Edges: when breaking down a photo, what you can do is look at the intensity over a region of the image, plot that graph of intensity (essentially, how much white light in a greyscale) and then if you take the first derivative of the intensity, you see the edges (in actual height) which indicates where there’s a depress and an incline.

Image Retrieval: one way to do this is to create a 3D histograph of all of the colors present in the image (so, go through every pixel and figure out how many times each color (combination of 3 sub-pixels) is present in the image.

Segmentation: grouping features that belong together (top down is pixels belong together because they come from the same object and bottom up is pixels belong together because they look similar).

Sliding Window Approaches: essentially you just slide a window over the entire image and detect each region for faces. Face detection in cameras is done this way.

Communication for speaker (NLP): Needs intention (decide what info should be transmitted), generation (make that information into words), synthesis (output that string in the desired form (text or speech).

Communication for listener: Perception (actually map the words or text to a string of words), analysis (determine the information of the string. This involves Syntactic interpretation (parsing) which is getting the right parse tree, semantic interpretation (extract the meaning of the string in its logical form), and pragmatic interpretation (consider the context that could alter the meaning), and Incorporation (decide whether or not to believe the content of the string and add it to the Knowledge Base.

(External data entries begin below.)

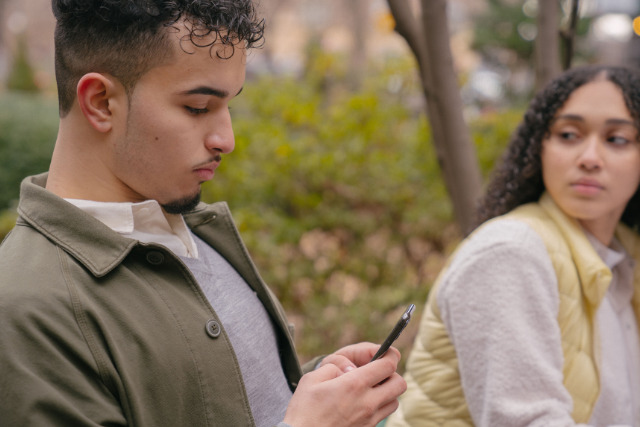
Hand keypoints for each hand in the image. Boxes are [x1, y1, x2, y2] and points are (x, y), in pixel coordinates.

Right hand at [283, 344, 405, 426]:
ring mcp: (369, 420)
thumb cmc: (304, 411)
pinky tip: (362, 404)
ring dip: (387, 392)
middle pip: (400, 383)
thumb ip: (333, 367)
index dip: (389, 355)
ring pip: (395, 401)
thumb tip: (348, 369)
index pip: (388, 365)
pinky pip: (383, 416)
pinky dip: (379, 407)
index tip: (384, 352)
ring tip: (370, 389)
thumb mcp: (311, 379)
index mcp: (354, 384)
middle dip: (392, 374)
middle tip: (377, 372)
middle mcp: (367, 403)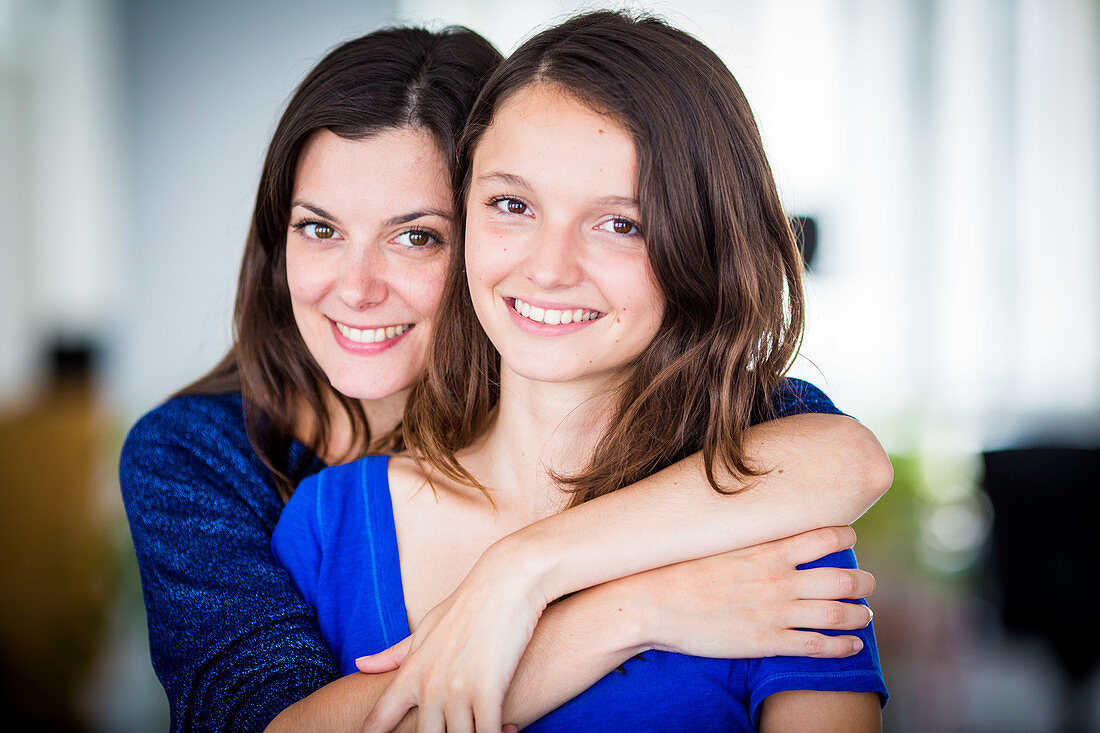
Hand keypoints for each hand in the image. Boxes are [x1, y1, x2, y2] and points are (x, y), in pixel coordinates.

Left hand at [357, 544, 544, 732]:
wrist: (506, 580)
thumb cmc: (468, 604)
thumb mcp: (426, 629)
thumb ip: (394, 655)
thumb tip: (359, 664)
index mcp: (411, 673)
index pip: (380, 719)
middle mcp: (429, 685)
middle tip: (455, 729)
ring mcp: (457, 689)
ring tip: (488, 730)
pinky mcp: (488, 689)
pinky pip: (487, 732)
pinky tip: (510, 729)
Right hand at [619, 526, 874, 658]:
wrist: (652, 602)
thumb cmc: (678, 567)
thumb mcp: (717, 539)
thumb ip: (746, 533)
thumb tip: (756, 518)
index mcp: (767, 550)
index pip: (824, 536)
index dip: (845, 537)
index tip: (851, 538)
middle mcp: (778, 580)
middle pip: (841, 577)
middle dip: (863, 581)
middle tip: (868, 583)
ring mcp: (775, 613)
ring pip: (836, 613)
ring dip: (859, 614)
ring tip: (866, 614)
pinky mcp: (766, 642)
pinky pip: (817, 646)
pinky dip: (842, 646)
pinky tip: (853, 645)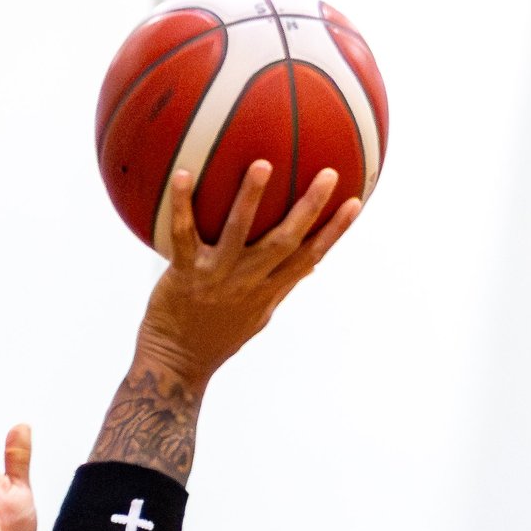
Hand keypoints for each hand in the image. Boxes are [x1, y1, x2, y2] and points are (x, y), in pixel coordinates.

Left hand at [137, 159, 359, 388]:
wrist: (176, 365)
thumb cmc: (216, 337)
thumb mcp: (256, 316)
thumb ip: (281, 287)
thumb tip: (312, 265)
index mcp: (267, 290)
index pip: (309, 257)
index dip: (334, 232)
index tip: (354, 203)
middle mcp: (247, 281)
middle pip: (285, 241)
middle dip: (309, 208)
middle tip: (328, 174)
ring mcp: (217, 276)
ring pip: (238, 231)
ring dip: (251, 197)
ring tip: (262, 165)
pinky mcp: (185, 274)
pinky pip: (182, 235)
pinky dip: (182, 206)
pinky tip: (182, 175)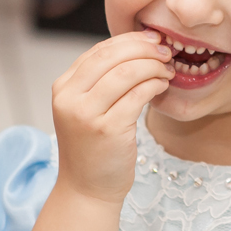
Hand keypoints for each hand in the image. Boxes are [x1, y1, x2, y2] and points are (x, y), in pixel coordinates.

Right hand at [52, 30, 173, 202]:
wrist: (87, 190)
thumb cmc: (93, 147)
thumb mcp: (86, 108)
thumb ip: (100, 80)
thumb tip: (137, 46)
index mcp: (63, 87)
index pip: (99, 50)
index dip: (129, 40)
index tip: (153, 40)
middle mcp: (69, 98)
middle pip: (112, 56)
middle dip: (144, 48)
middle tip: (166, 51)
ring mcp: (86, 114)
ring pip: (127, 72)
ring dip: (153, 66)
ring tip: (167, 71)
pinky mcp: (107, 129)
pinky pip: (138, 95)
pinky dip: (155, 85)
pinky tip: (163, 86)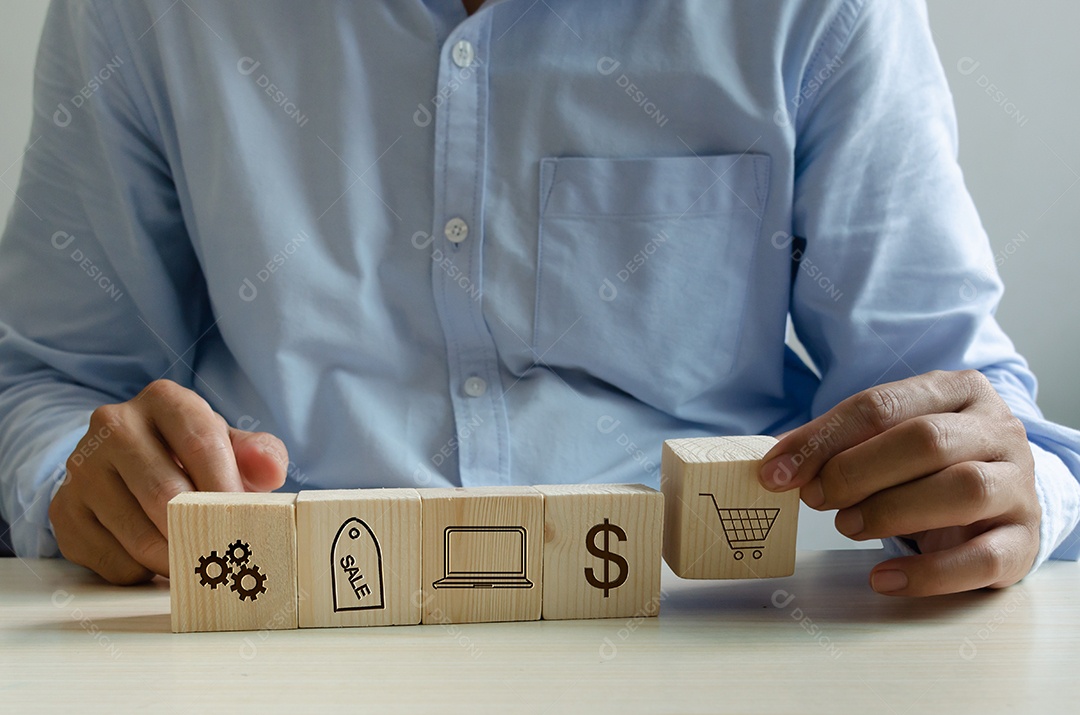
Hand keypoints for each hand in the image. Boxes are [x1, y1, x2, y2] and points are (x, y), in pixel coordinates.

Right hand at [49, 379, 287, 584]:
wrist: (125, 461)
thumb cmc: (189, 453)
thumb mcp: (227, 443)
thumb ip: (258, 453)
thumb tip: (270, 470)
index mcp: (163, 400)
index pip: (201, 444)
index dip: (228, 489)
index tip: (247, 521)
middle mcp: (114, 425)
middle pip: (165, 494)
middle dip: (202, 532)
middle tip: (228, 556)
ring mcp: (82, 468)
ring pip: (137, 534)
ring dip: (176, 559)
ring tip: (200, 564)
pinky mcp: (64, 509)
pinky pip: (111, 559)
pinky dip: (143, 571)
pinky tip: (157, 561)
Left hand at [759, 370, 1039, 595]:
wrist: (1001, 495)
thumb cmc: (930, 463)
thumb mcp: (889, 437)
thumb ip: (838, 445)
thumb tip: (776, 468)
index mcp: (958, 391)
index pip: (881, 405)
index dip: (823, 440)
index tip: (776, 472)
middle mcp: (998, 430)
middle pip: (926, 441)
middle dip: (856, 471)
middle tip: (814, 499)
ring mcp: (1018, 486)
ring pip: (963, 490)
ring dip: (892, 511)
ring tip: (848, 527)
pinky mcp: (1024, 542)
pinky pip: (983, 559)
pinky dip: (928, 574)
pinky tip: (884, 578)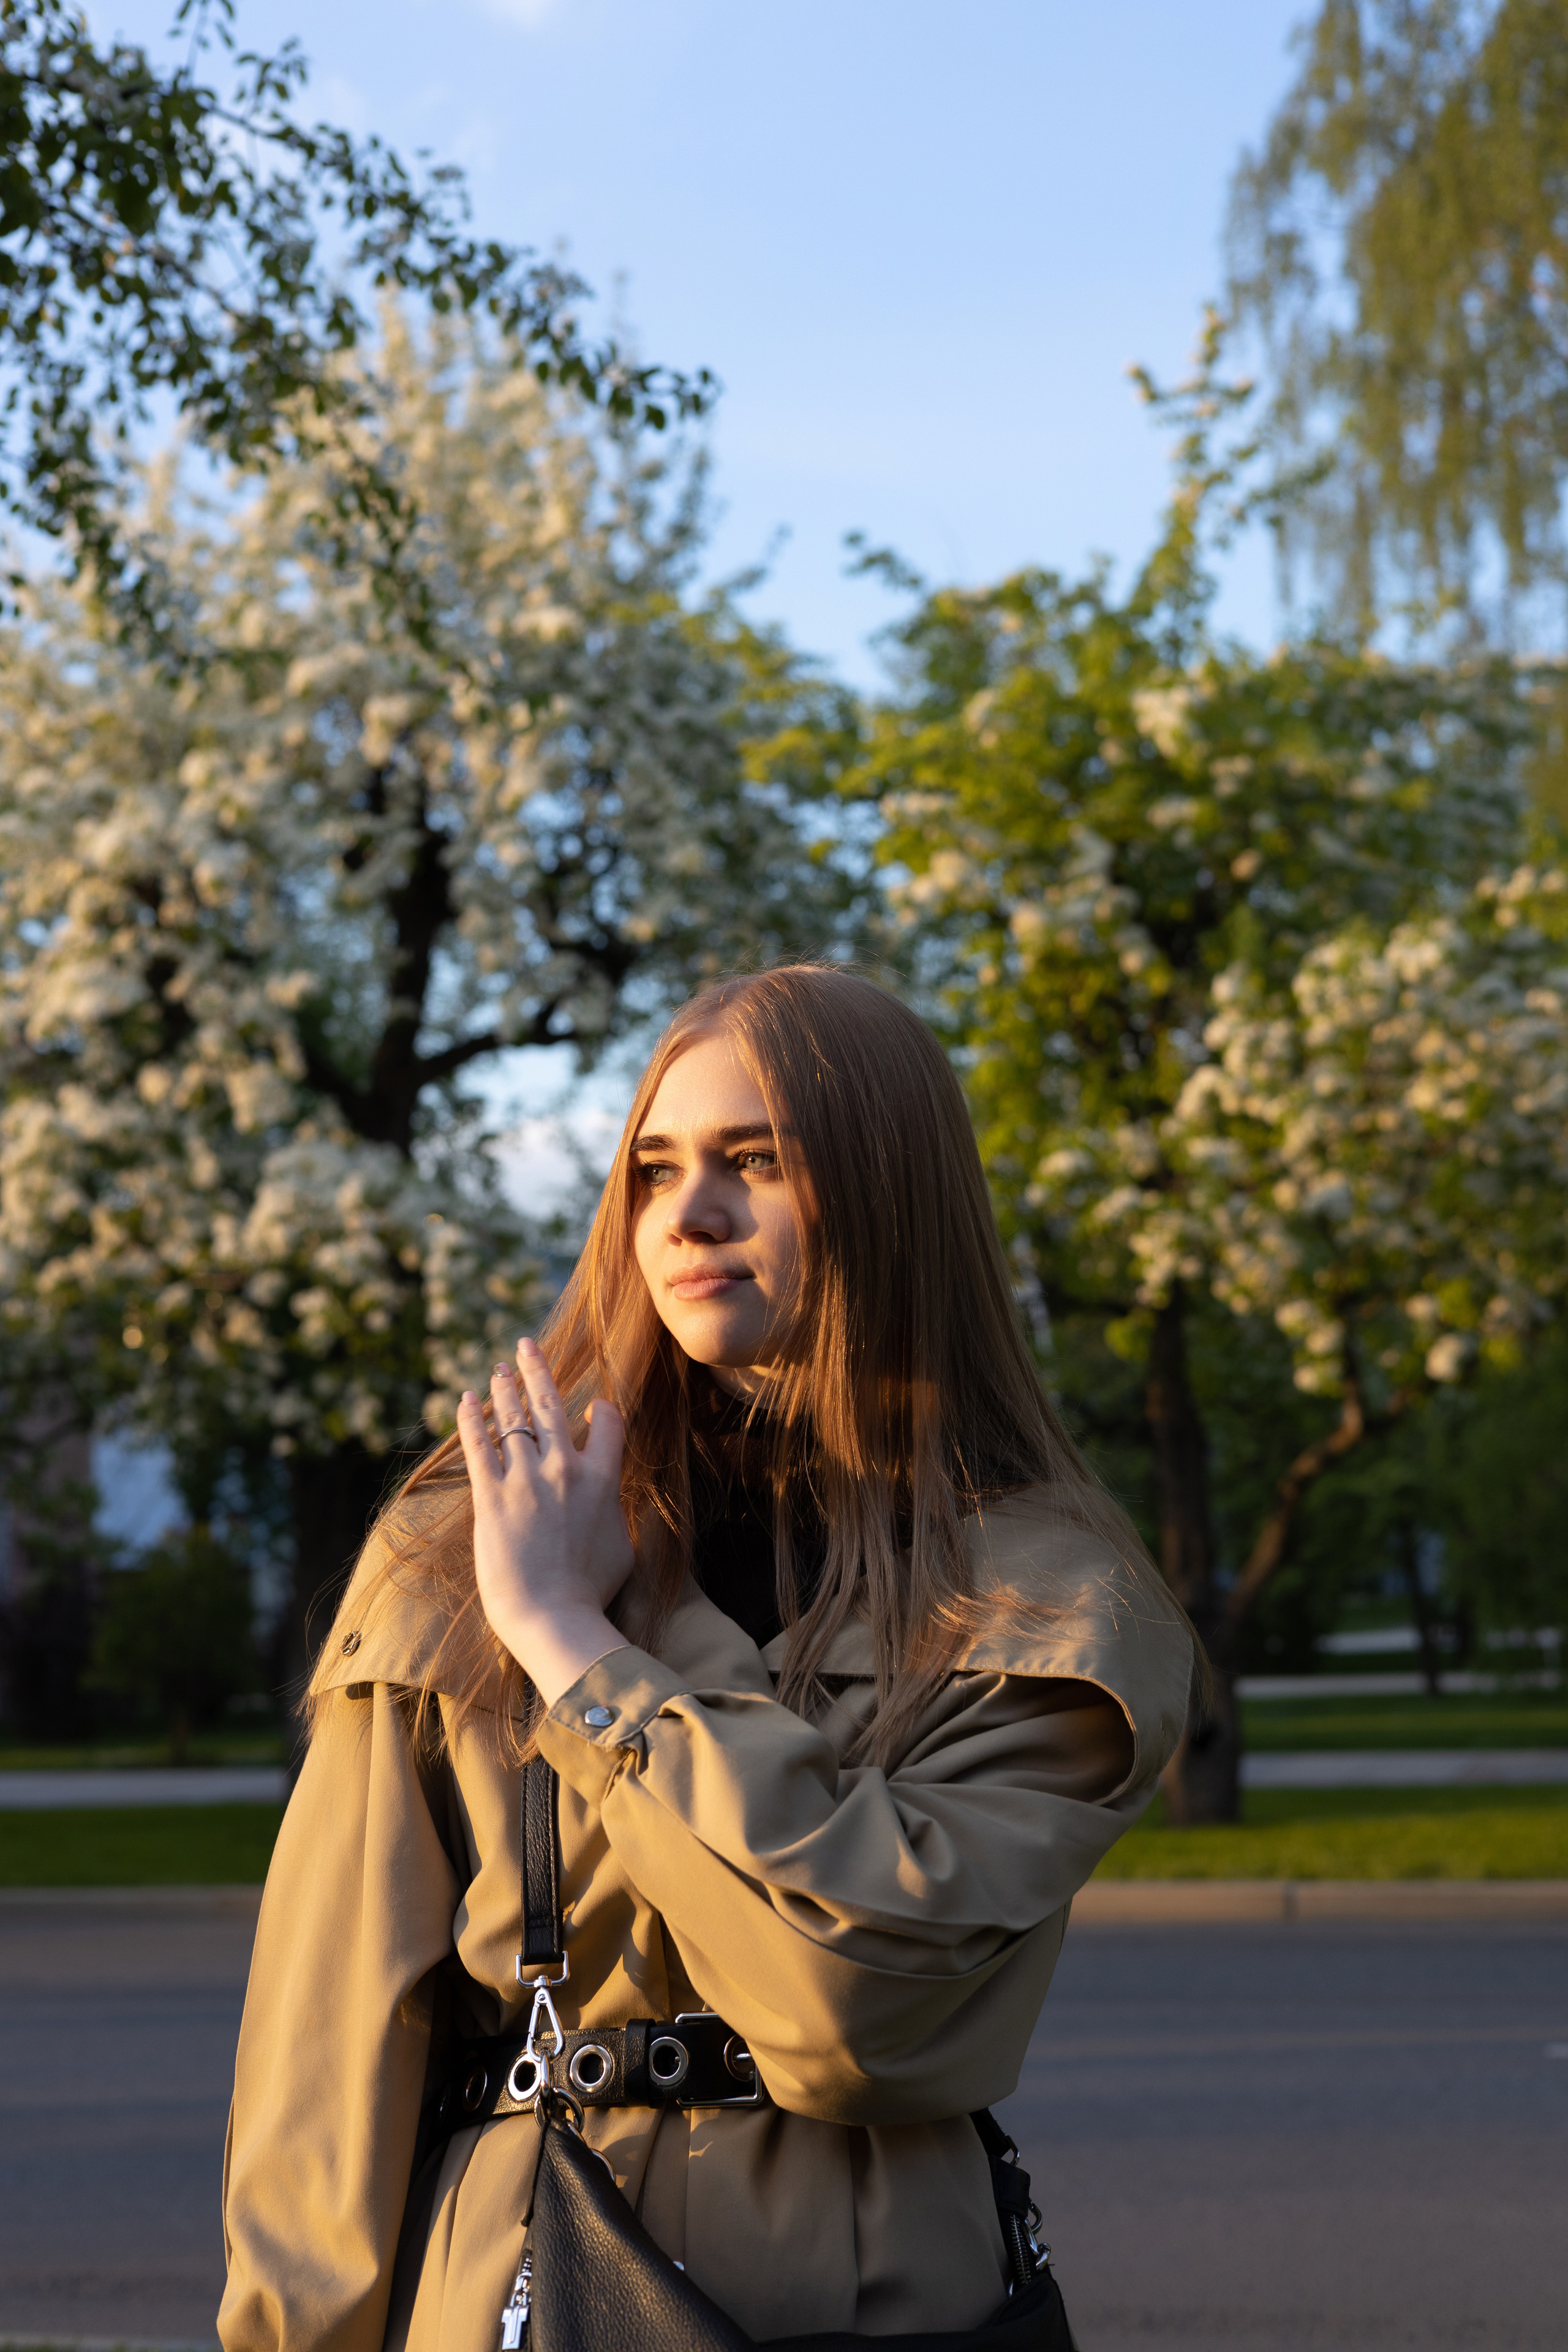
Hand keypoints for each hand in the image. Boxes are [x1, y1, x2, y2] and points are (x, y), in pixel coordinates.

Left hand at [456, 1338, 632, 1707]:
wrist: (554, 1617)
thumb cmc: (593, 1593)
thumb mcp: (623, 1546)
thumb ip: (615, 1512)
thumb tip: (612, 1502)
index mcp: (603, 1480)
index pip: (607, 1423)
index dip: (600, 1410)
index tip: (590, 1406)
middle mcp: (565, 1469)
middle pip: (550, 1407)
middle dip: (537, 1371)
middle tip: (525, 1346)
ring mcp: (526, 1480)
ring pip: (513, 1420)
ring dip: (503, 1390)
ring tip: (497, 1369)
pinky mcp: (491, 1498)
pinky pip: (478, 1447)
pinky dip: (470, 1421)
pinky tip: (464, 1400)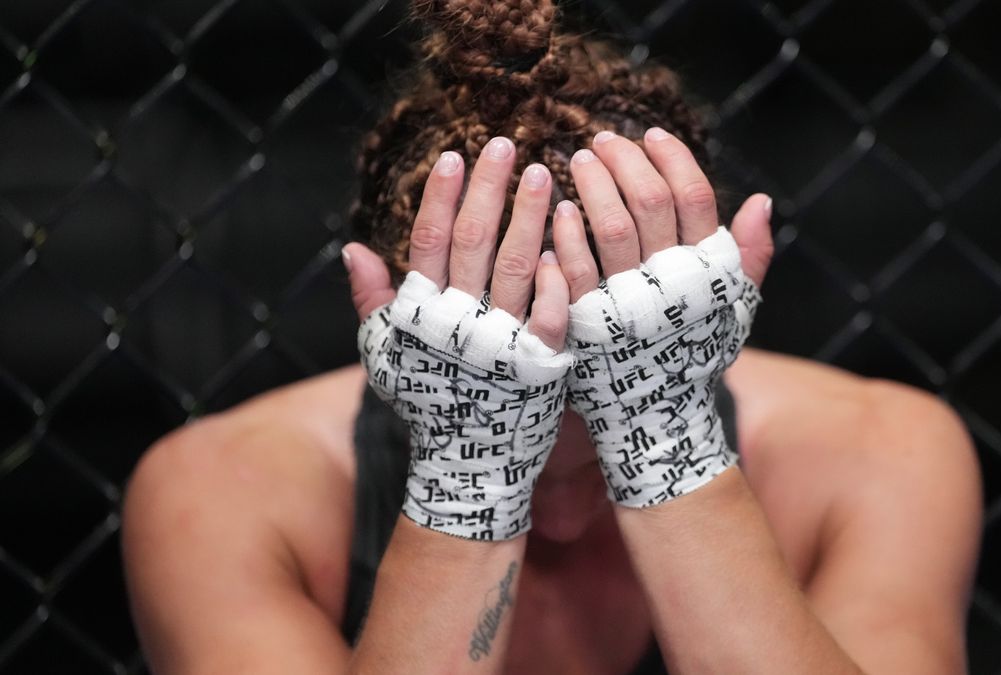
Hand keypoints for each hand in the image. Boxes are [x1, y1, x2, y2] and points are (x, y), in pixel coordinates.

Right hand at [347, 136, 572, 539]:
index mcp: (421, 314)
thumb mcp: (388, 355)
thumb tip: (352, 247)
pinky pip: (550, 313)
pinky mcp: (539, 364)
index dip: (442, 196)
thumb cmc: (429, 402)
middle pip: (474, 241)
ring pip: (516, 266)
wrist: (468, 465)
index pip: (429, 240)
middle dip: (490, 189)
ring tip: (544, 173)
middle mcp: (458, 323)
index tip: (457, 154)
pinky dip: (554, 278)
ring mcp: (500, 342)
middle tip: (507, 144)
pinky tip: (564, 241)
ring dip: (529, 216)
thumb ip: (372, 300)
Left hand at [552, 127, 772, 505]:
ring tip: (580, 159)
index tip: (650, 134)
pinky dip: (567, 233)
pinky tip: (560, 209)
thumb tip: (761, 200)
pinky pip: (575, 268)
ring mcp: (628, 302)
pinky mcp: (588, 322)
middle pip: (649, 200)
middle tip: (604, 140)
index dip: (672, 157)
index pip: (694, 196)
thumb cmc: (692, 355)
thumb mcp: (731, 311)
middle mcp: (671, 284)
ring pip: (611, 225)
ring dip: (594, 183)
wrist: (656, 417)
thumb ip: (748, 257)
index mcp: (705, 273)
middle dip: (625, 160)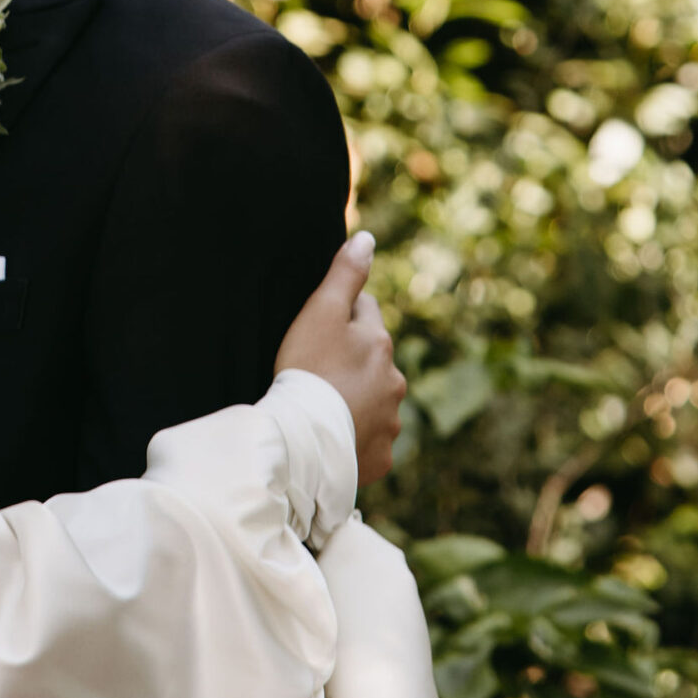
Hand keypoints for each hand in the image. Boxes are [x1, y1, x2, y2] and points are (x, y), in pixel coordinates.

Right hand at [276, 232, 405, 483]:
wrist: (303, 440)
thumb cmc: (307, 370)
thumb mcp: (321, 312)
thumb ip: (346, 274)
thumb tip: (368, 239)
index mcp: (380, 343)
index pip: (365, 313)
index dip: (340, 316)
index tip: (318, 330)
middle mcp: (394, 382)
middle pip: (372, 360)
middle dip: (352, 361)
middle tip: (316, 371)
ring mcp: (389, 423)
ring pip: (372, 401)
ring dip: (354, 400)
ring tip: (321, 408)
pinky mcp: (380, 458)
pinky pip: (368, 441)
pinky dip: (354, 437)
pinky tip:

Syntax: the form (like the order of the words and the parts of speech etc). A sentence ending in n prepositional phrases has over 2^n syntactic interpretations.

Semantics: the meaning of the text. Problem is, there’s a lot of ambiguity in text, so the same statement can mean very different things e.g. “you have a green light”.

The reason language is so complex is because ambiguity acts as compression, essentially.

Morphological analysis: the process of breaking up words into their morphemes (smallest linguistic unit that has semantic meaning): “carry + ed” “depend + end”

Word Sense Disambiguation (WSD): the processes of getting the proper sense of each ambiguous word.

Textual Entailment: determine whether one sentence implies another. Example “Eyeing the huge market potential, currently led by Google, Yahoo took over search company Overture Services Inc last year.” —?—> Yahoo bought Overture.

Anaphora Resolution/Co-reference: Determine which phrases in a document refer to the same thing. So “John put the carrot on the plate and ate it” (was “it” referring to the plate or the carrot?).

Corpus: a collection of text, often annotated in some way. Idea is to train the Machine Learning on the manually annotated Corpora, and then apply its linguistic knowledge to an NLP system which annotates text.